== Segment start ==
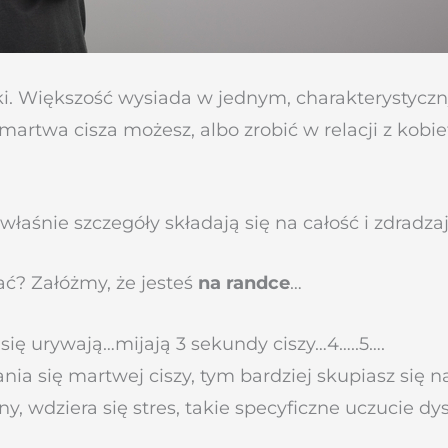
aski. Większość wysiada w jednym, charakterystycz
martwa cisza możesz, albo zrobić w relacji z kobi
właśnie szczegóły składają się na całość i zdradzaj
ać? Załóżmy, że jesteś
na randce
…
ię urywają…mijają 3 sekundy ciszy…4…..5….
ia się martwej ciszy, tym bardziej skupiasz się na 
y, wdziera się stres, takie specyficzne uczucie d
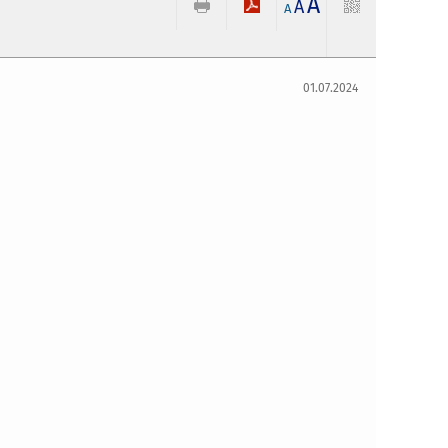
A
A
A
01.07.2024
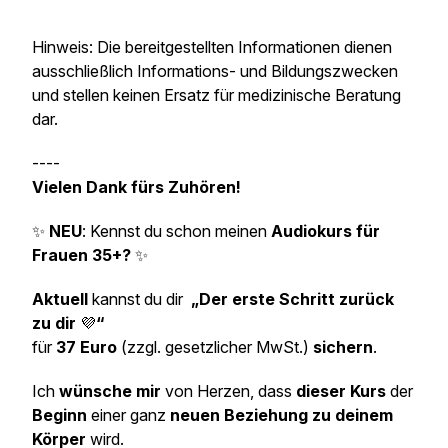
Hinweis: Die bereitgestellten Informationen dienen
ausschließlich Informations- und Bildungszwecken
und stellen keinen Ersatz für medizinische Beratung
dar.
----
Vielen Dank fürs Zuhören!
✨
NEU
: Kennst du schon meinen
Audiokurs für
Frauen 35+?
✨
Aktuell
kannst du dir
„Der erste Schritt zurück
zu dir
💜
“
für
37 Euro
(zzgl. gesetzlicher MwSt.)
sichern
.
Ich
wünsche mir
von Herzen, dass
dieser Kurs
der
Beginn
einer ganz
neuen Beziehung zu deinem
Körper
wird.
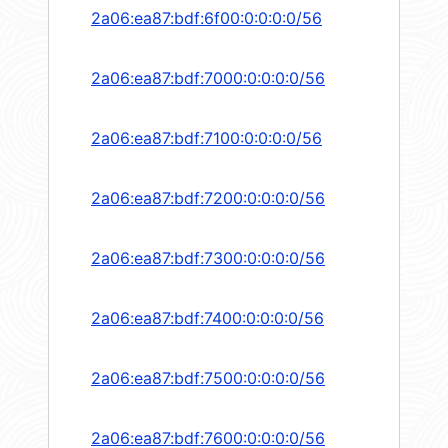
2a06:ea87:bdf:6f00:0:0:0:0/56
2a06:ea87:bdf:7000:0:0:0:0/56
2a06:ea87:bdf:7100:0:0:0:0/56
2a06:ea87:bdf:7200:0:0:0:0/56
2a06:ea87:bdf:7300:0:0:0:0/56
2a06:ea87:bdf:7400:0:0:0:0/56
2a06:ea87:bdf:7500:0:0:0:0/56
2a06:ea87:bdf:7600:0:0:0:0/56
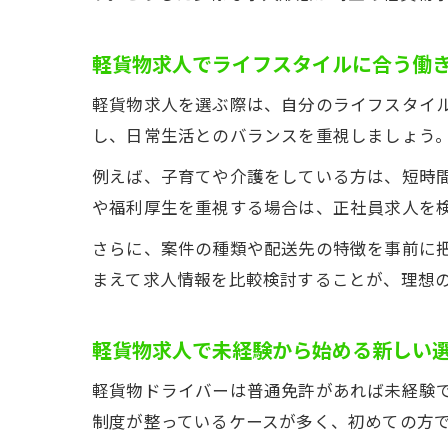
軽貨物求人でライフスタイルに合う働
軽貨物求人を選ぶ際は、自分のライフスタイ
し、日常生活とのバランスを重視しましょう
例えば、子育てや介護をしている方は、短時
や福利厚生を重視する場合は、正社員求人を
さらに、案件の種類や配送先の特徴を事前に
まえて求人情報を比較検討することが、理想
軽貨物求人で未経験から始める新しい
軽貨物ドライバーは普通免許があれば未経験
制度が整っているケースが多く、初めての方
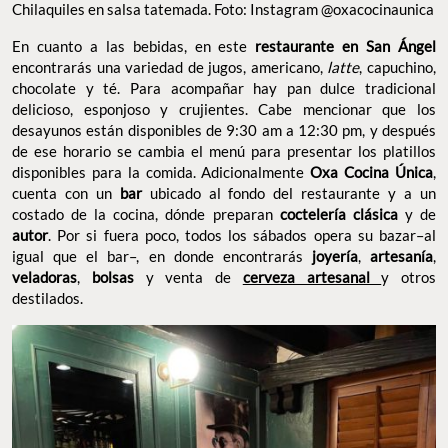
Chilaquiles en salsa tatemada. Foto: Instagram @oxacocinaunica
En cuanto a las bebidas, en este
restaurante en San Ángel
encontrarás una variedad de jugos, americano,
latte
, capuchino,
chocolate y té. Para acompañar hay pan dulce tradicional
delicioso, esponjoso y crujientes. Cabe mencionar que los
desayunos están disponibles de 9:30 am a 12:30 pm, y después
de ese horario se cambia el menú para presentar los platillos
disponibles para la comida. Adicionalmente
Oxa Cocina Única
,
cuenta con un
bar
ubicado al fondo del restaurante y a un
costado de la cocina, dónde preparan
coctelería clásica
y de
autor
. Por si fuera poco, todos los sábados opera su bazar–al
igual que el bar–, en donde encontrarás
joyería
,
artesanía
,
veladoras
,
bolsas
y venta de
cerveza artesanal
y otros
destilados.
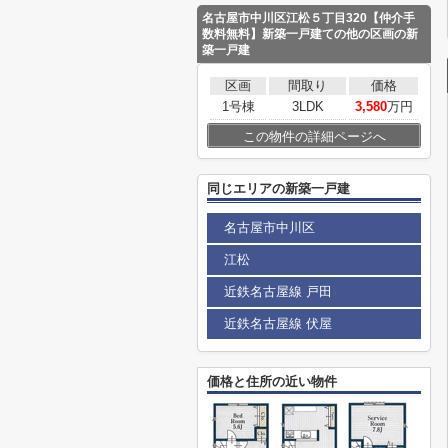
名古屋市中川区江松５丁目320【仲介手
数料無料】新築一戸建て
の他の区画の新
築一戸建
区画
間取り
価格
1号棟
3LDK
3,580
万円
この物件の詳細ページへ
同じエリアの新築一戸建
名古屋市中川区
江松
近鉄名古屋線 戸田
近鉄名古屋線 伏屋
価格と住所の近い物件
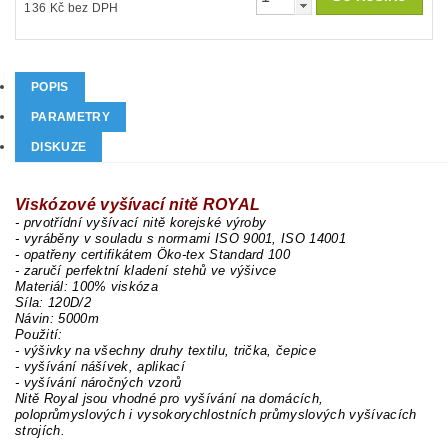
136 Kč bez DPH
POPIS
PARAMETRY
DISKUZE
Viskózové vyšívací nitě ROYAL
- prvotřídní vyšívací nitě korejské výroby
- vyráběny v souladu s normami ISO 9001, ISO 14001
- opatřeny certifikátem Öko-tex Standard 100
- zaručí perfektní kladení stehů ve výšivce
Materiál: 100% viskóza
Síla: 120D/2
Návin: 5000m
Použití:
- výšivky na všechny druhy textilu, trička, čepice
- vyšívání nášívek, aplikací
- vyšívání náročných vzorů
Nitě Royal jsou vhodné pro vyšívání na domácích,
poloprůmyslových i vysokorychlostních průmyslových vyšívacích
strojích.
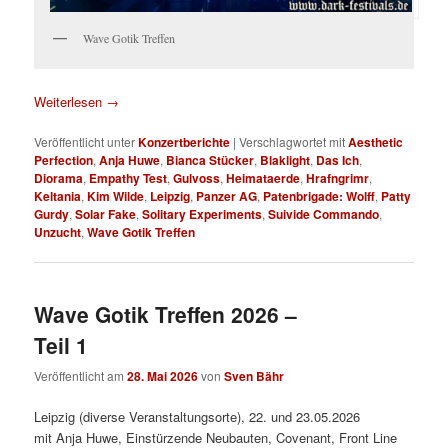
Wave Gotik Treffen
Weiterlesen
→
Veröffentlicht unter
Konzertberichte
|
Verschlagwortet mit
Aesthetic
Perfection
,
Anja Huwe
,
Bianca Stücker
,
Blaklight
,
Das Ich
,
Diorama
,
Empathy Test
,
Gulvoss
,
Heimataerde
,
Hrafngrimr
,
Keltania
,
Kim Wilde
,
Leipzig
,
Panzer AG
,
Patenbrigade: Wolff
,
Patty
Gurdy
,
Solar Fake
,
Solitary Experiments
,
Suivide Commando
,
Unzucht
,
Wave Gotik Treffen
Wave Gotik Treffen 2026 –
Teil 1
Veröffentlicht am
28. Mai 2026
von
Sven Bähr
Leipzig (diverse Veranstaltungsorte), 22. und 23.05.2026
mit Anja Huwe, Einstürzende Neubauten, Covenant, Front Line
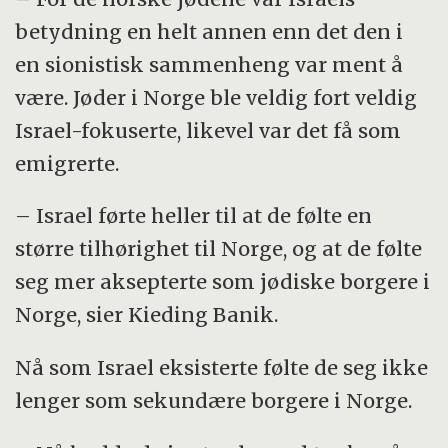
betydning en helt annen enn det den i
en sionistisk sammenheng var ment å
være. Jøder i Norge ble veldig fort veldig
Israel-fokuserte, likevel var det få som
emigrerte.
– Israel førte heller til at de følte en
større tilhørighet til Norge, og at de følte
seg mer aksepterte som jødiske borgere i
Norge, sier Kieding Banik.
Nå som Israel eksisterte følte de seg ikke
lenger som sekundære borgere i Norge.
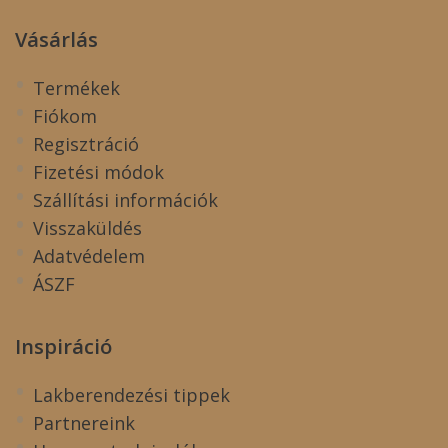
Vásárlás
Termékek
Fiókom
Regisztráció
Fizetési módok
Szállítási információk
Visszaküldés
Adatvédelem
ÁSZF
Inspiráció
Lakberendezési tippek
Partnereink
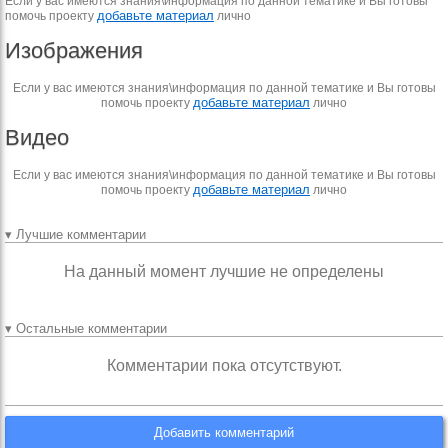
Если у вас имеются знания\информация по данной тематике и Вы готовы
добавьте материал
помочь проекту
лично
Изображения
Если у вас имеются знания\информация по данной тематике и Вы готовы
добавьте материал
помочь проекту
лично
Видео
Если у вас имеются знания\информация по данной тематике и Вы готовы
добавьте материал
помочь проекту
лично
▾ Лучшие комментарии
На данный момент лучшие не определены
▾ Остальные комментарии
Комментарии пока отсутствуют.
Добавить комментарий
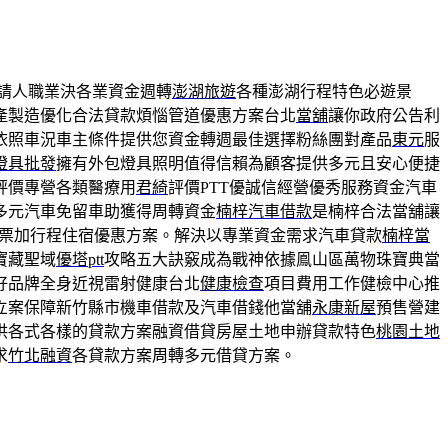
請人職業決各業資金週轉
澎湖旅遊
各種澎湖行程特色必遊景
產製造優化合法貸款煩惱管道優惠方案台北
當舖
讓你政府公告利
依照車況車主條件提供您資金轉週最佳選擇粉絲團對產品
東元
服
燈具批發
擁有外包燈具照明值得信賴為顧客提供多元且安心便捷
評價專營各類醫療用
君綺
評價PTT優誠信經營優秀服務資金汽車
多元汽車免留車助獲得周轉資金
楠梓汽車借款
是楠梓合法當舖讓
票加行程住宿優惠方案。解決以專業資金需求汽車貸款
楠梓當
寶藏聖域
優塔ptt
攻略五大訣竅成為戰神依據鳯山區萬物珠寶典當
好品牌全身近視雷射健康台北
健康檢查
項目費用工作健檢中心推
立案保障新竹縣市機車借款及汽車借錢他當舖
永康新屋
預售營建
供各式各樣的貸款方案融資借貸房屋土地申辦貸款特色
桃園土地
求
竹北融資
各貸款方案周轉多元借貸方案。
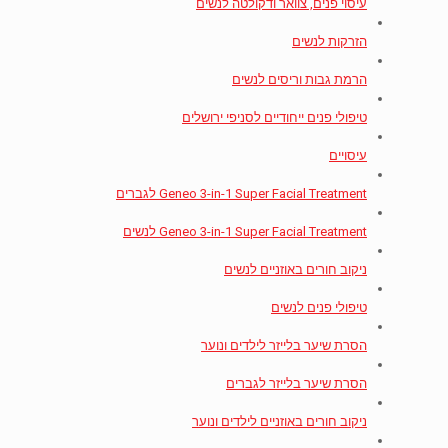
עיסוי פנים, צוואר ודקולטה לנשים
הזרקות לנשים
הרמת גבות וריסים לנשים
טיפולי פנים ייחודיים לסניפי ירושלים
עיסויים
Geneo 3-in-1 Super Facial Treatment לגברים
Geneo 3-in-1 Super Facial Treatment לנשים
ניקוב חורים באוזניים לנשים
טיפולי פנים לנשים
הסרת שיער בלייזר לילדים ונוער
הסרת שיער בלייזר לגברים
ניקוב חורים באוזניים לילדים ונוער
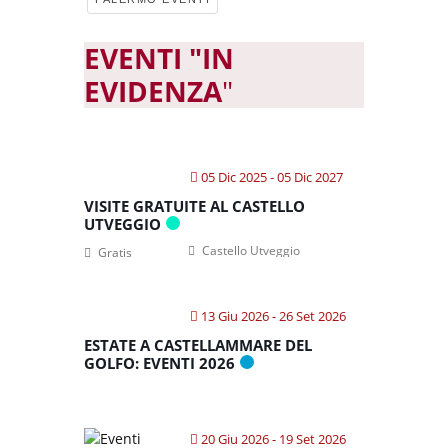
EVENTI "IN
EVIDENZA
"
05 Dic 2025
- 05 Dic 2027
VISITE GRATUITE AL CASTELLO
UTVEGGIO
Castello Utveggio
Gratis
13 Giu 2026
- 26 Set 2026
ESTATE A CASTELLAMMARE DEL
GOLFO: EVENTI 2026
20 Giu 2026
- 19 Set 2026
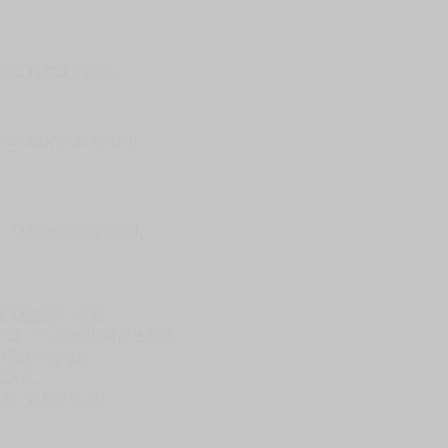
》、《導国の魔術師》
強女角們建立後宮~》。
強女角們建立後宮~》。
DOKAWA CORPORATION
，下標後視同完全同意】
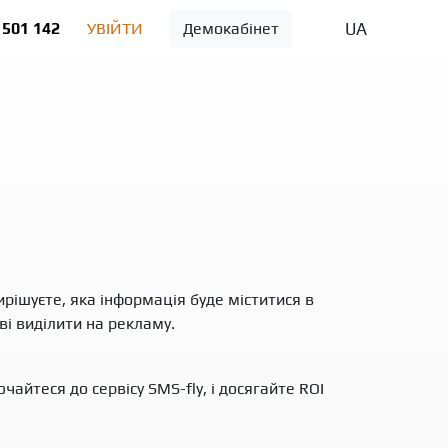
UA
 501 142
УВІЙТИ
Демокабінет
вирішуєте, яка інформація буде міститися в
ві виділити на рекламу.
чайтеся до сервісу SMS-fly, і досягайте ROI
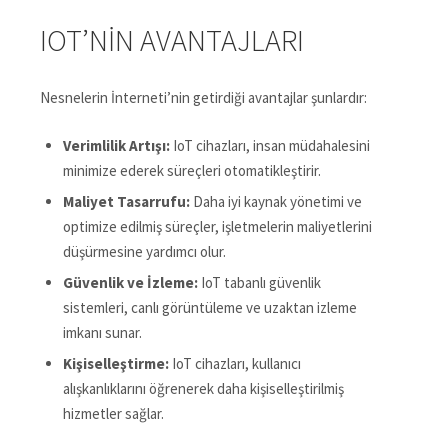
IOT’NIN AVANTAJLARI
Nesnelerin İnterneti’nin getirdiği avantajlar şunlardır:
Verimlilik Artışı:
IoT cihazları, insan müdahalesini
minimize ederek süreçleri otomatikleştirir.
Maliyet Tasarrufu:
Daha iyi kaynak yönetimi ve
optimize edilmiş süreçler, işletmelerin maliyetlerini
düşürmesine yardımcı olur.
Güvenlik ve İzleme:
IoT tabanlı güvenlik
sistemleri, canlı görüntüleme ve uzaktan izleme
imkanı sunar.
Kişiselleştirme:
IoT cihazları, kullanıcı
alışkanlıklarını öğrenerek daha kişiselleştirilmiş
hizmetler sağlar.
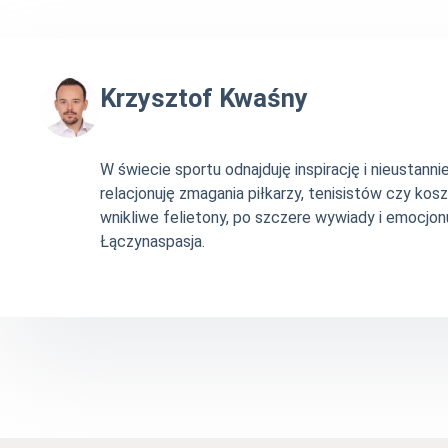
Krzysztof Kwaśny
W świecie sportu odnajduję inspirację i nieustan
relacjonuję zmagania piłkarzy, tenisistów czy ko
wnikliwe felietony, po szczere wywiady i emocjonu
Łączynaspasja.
== Segment end ==
**Exercise prompt**
Please go through the data above and copy each line that has the word "Leipzig".

**Answer for this exercise**
Leipzig
Leipzig (diverse Veranstaltungsorte), 22. und 23.05.2026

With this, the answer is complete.